= Beginning of Section =
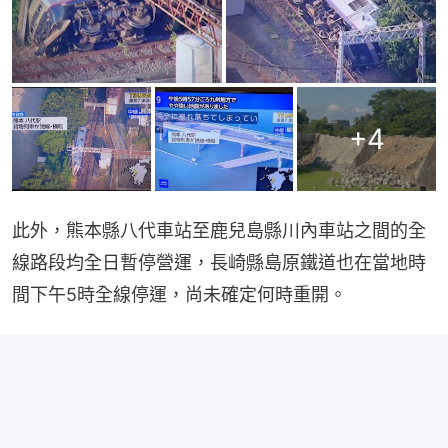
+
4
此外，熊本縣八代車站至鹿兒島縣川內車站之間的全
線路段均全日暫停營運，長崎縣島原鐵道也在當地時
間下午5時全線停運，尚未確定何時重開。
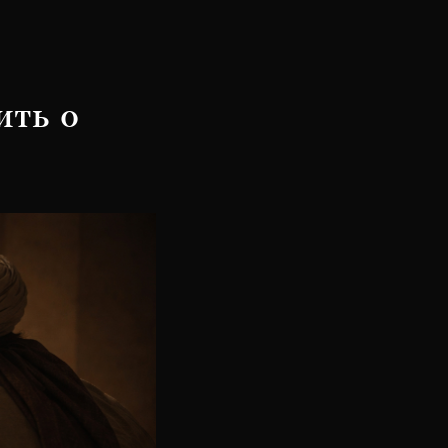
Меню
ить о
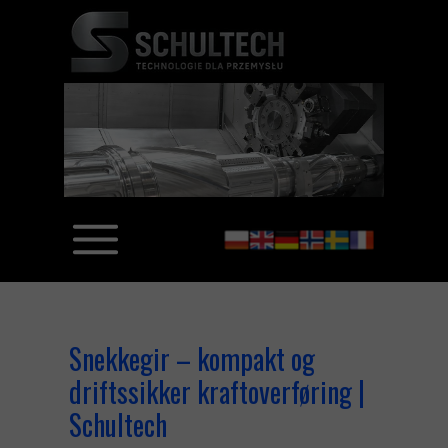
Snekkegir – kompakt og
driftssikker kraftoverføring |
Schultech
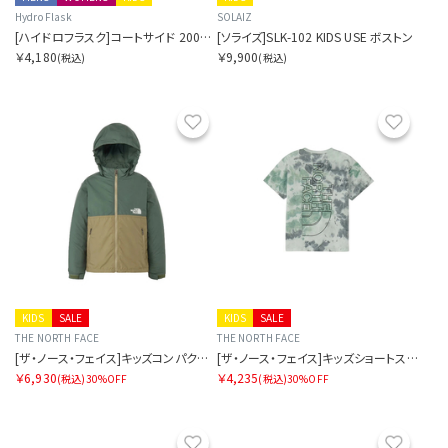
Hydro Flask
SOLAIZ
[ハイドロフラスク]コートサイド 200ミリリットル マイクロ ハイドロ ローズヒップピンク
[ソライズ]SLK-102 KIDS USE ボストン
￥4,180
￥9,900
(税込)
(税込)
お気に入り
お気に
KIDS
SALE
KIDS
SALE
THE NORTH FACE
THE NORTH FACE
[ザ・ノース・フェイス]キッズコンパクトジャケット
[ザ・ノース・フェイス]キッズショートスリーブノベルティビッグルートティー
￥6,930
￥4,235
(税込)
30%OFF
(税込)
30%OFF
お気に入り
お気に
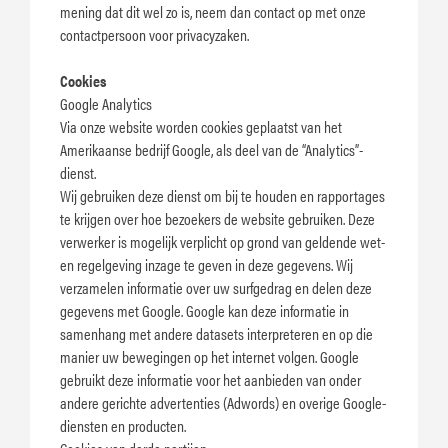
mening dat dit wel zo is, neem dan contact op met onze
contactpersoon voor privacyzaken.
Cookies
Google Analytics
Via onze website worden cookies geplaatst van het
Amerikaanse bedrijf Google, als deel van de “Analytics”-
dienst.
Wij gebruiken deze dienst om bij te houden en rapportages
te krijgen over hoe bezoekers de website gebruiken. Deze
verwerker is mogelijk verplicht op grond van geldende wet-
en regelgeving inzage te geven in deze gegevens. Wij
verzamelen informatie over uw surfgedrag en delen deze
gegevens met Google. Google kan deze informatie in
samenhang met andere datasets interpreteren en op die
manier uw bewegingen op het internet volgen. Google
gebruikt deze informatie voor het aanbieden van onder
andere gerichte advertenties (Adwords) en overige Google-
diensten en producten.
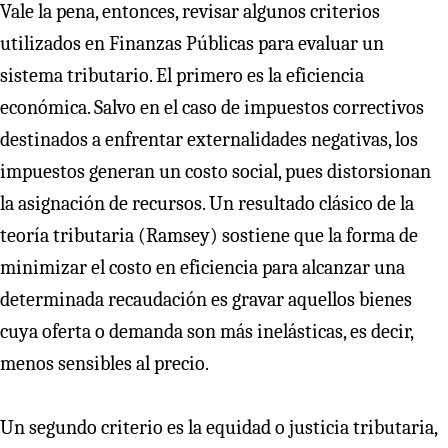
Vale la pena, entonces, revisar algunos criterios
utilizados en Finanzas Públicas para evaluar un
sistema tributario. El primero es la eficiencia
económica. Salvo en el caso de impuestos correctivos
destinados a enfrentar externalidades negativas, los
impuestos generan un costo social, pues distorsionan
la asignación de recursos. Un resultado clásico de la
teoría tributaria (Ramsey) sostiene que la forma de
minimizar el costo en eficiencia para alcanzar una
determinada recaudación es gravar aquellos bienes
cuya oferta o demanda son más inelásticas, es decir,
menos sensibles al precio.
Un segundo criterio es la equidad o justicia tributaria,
= End of Section =
= Beginning of Section =
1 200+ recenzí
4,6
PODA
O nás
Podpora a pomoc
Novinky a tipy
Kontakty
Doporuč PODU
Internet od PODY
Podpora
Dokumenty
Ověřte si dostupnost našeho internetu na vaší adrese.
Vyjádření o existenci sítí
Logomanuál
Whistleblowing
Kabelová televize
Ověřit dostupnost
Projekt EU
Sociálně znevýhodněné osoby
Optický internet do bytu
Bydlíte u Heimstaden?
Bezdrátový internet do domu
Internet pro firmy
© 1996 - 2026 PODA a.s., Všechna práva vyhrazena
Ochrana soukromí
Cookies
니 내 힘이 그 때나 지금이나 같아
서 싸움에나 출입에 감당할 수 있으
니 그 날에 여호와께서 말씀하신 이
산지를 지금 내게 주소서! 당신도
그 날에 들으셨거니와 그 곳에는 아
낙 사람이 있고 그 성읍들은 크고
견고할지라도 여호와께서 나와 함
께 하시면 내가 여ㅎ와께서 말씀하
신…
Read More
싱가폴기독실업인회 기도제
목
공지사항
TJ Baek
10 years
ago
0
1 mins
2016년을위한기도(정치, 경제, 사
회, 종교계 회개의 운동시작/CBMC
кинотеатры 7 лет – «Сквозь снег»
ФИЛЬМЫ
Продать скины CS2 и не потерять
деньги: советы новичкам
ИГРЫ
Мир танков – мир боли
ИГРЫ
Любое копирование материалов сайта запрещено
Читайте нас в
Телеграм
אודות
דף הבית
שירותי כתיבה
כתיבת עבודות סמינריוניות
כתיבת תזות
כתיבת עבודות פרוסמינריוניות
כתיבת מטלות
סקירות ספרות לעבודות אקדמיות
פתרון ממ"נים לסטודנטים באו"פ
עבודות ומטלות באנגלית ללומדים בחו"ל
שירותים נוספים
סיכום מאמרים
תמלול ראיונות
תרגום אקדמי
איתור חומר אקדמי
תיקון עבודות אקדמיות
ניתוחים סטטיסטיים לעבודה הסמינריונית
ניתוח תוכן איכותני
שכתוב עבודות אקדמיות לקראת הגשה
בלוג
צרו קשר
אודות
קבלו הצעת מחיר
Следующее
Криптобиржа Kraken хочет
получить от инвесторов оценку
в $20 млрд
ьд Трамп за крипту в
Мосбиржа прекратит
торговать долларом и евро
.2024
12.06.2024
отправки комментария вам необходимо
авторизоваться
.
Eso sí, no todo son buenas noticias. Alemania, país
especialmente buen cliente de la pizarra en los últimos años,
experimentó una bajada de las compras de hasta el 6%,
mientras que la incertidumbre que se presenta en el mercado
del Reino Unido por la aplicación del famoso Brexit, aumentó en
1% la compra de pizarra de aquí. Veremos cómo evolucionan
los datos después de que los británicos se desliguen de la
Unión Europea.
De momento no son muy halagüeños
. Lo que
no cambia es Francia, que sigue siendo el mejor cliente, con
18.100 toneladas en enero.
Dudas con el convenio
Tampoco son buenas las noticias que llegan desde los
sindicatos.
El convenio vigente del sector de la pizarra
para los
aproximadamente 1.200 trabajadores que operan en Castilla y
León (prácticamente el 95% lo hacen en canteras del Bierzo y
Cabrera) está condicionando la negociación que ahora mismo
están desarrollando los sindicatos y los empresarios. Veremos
= End of Section =
**PROBLEM REQUIREMENTS**
Produce an exact reproduction of the listing above, limited to the lines starting at the line with "[ソライズ]SLK-102 KIDS USE ボストン" and ending at the line with "teoría tributaria (Ramsey)", both kept, with every picture left out.

**ANSWER BELOW**
[ソライズ]SLK-102 KIDS USE ボストン
￥4,180
￥9,900
(税込)
(税込)
お気に入り
お気に
KIDS
SALE
KIDS
SALE
THE NORTH FACE
THE NORTH FACE
[ザ・ノース・フェイス]キッズコンパクトジャケット
[ザ・ノース・フェイス]キッズショートスリーブノベルティビッグルートティー
￥6,930
￥4,235
(税込)
30%OFF
(税込)
30%OFF
お気に入り
お気に
mening dat dit wel zo is, neem dan contact op met onze
contactpersoon voor privacyzaken.
Cookies
Google Analytics
Via onze website worden cookies geplaatst van het
Amerikaanse bedrijf Google, als deel van de “Analytics”-
dienst.
Wij gebruiken deze dienst om bij te houden en rapportages
te krijgen over hoe bezoekers de website gebruiken. Deze
verwerker is mogelijk verplicht op grond van geldende wet-
en regelgeving inzage te geven in deze gegevens. Wij
verzamelen informatie over uw surfgedrag en delen deze
gegevens met Google. Google kan deze informatie in
samenhang met andere datasets interpreteren en op die
manier uw bewegingen op het internet volgen. Google
gebruikt deze informatie voor het aanbieden van onder
andere gerichte advertenties (Adwords) en overige Google-
diensten en producten.
Vale la pena, entonces, revisar algunos criterios
utilizados en Finanzas Públicas para evaluar un
sistema tributario. El primero es la eficiencia
económica. Salvo en el caso de impuestos correctivos
destinados a enfrentar externalidades negativas, los
impuestos generan un costo social, pues distorsionan
la asignación de recursos. Un resultado clásico de la
teoría tributaria (Ramsey) sostiene que la forma de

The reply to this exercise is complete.